What is expected
Once a line is found to contain "Nicholas", copy it out of the listing.

----------------------------------------

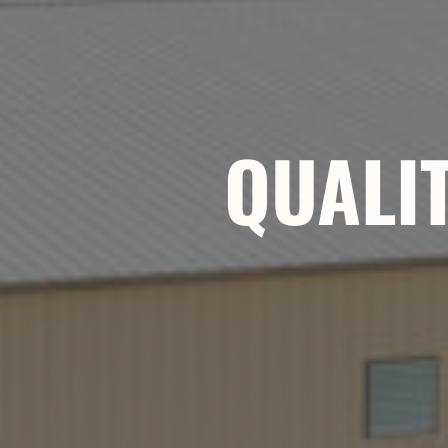
QUALIT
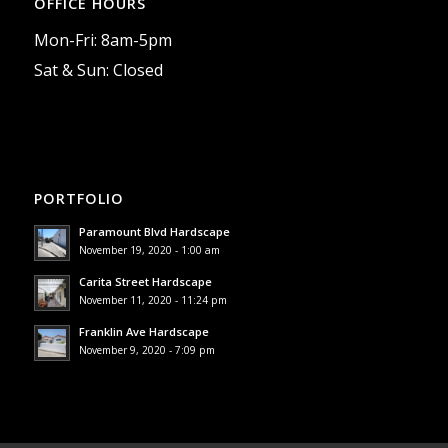
OFFICE HOURS
Mon-Fri: 8am-5pm
Sat & Sun: Closed
PORTFOLIO
Paramount Blvd Hardscape
November 19, 2020 - 1:00 am
Carita Street Hardscape
November 11, 2020 - 11:24 pm
Franklin Ave Hardscape
November 9, 2020 - 7:09 pm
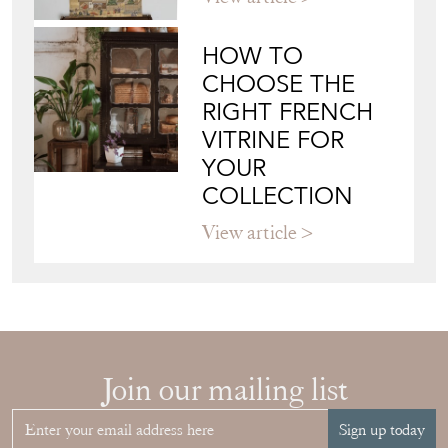
HOW TO
CHOOSE THE
RIGHT FRENCH
VITRINE FOR
YOUR
COLLECTION
View article
Join our mailing list
Sign up today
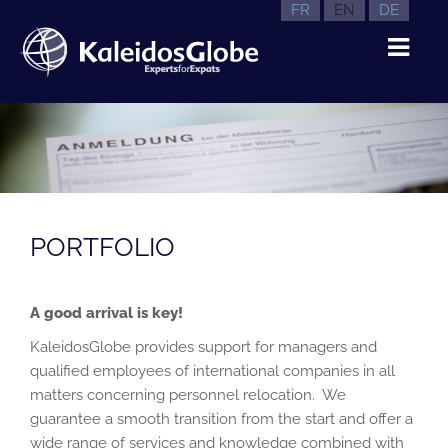
FR
EN
DE
PORTFOLIO
A good arrival is key!
KaleidosGlobe provides support for managers and
qualified employees of international companies in all
matters concerning personnel relocation. We
guarantee a smooth transition from the start and offer a
wide range of services and knowledge combined with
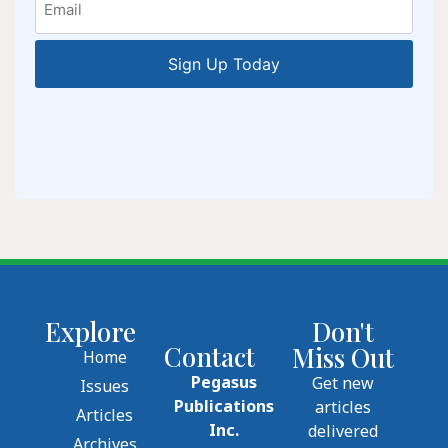
Explore
Don't
Contact
Miss Out
Home
Pegasus
Get new
Issues
Publications
articles
Articles
Inc.
delivered
Archives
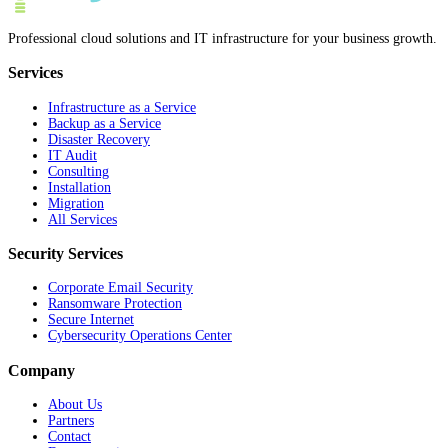
Professional cloud solutions and IT infrastructure for your business growth.
Services
Infrastructure as a Service
Backup as a Service
Disaster Recovery
IT Audit
Consulting
Installation
Migration
All Services
Security Services
Corporate Email Security
Ransomware Protection
Secure Internet
Cybersecurity Operations Center
Company
About Us
Partners
Contact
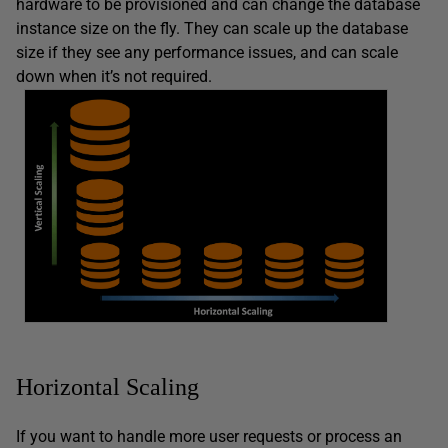
hardware to be provisioned and can change the database
instance size on the fly. They can scale up the database
size if they see any performance issues, and can scale
down when it’s not required.
Horizontal Scaling
If you want to handle more user requests or process an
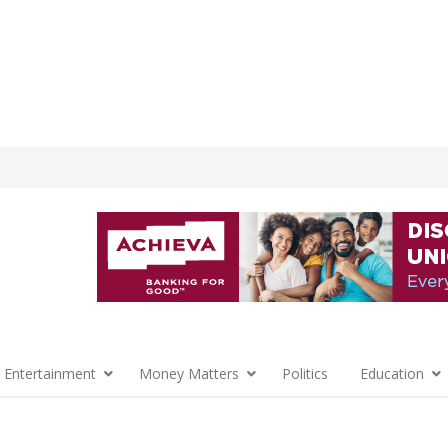
 Entertainment
Money Matters
Politics
Education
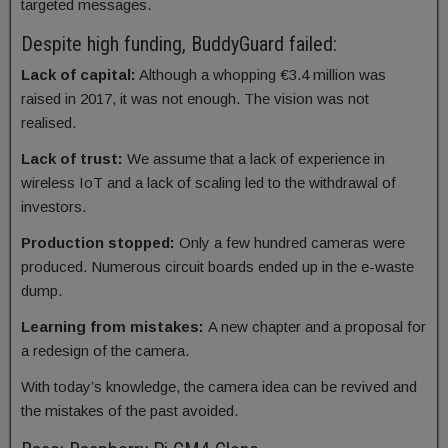
targeted messages.
Despite high funding, BuddyGuard failed:
Lack of capital:
Although a whopping €3.4 million was
raised in 2017, it was not enough. The vision was not
realised.
Lack of trust:
We assume that a lack of experience in
wireless IoT and a lack of scaling led to the withdrawal of
investors.
Production stopped:
Only a few hundred cameras were
produced. Numerous circuit boards ended up in the e-waste
dump.
Learning from mistakes:
A new chapter and a proposal for
a redesign of the camera.
With today’s knowledge, the camera idea can be revived and
the mistakes of the past avoided.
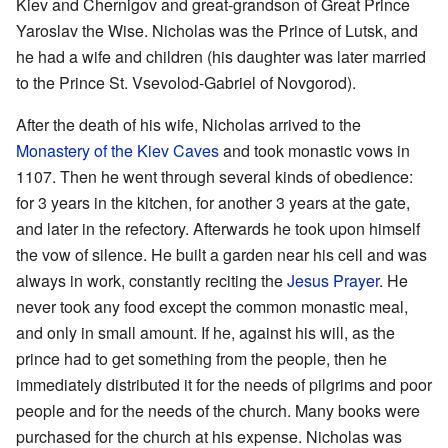
Kiev and Chernigov and great-grandson of Great Prince
Yaroslav the Wise. Nicholas was the Prince of Lutsk, and
he had a wife and children (his daughter was later married
to the Prince St. Vsevolod-Gabriel of Novgorod).
After the death of his wife, Nicholas arrived to the
Monastery of the Kiev Caves
and took monastic vows in
1107. Then he went through several kinds of obedience:
for 3 years in the kitchen, for another 3 years at the gate,
and later in the refectory. Afterwards he took upon himself
the vow of silence. He built a garden near his cell and was
always in work, constantly reciting the
Jesus Prayer
. He
never took any food except the common monastic meal,
and only in small amount. If he, against his will, as the
prince had to get something from the people, then he
immediately distributed it for the needs of pilgrims and poor
people and for the needs of the church. Many books were
purchased for the church at his expense. Nicholas was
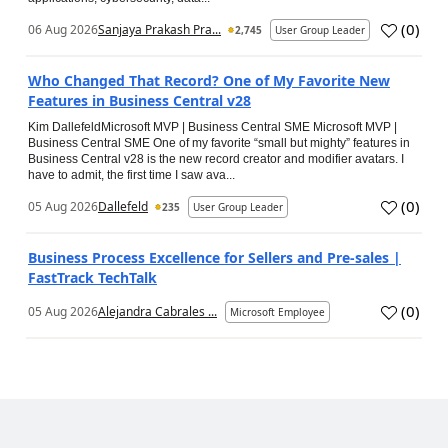
(
0
)
06 Aug 2026
Sanjaya Prakash Pra...
2,745
User Group Leader
Who Changed That Record? One of My Favorite New
Features in Business Central v28
Kim DallefeldMicrosoft MVP | Business Central SME Microsoft MVP |
Business Central SME One of my favorite “small but mighty” features in
Business Central v28 is the new record creator and modifier avatars. I
have to admit, the first time I saw ava...
(
0
)
05 Aug 2026
Dallefeld
235
User Group Leader
Business Process Excellence for Sellers and Pre-sales |
FastTrack TechTalk
(
0
)
05 Aug 2026
Alejandra Cabrales ...
Microsoft Employee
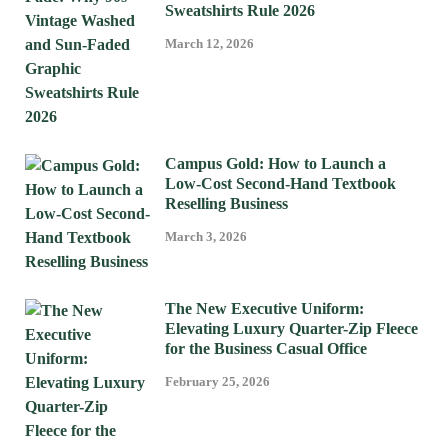
Sweatshirts Rule 2026
March 12, 2026
Campus Gold: How to Launch a
Low-Cost Second-Hand Textbook
Reselling Business
March 3, 2026
The New Executive Uniform:
Elevating Luxury Quarter-Zip Fleece
for the Business Casual Office
February 25, 2026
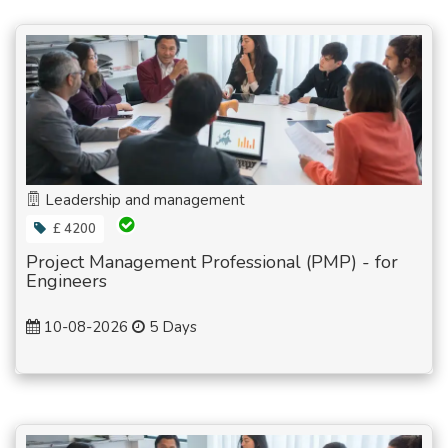
Leadership and management
£ 4200
Project Management Professional (PMP) - for
Engineers
10-08-2026
5 Days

----------------------------------------

Answer section
Yaroslav the Wise. Nicholas was the Prince of Lutsk, and
After the death of his wife, Nicholas arrived to the
purchased for the church at his expense. Nicholas was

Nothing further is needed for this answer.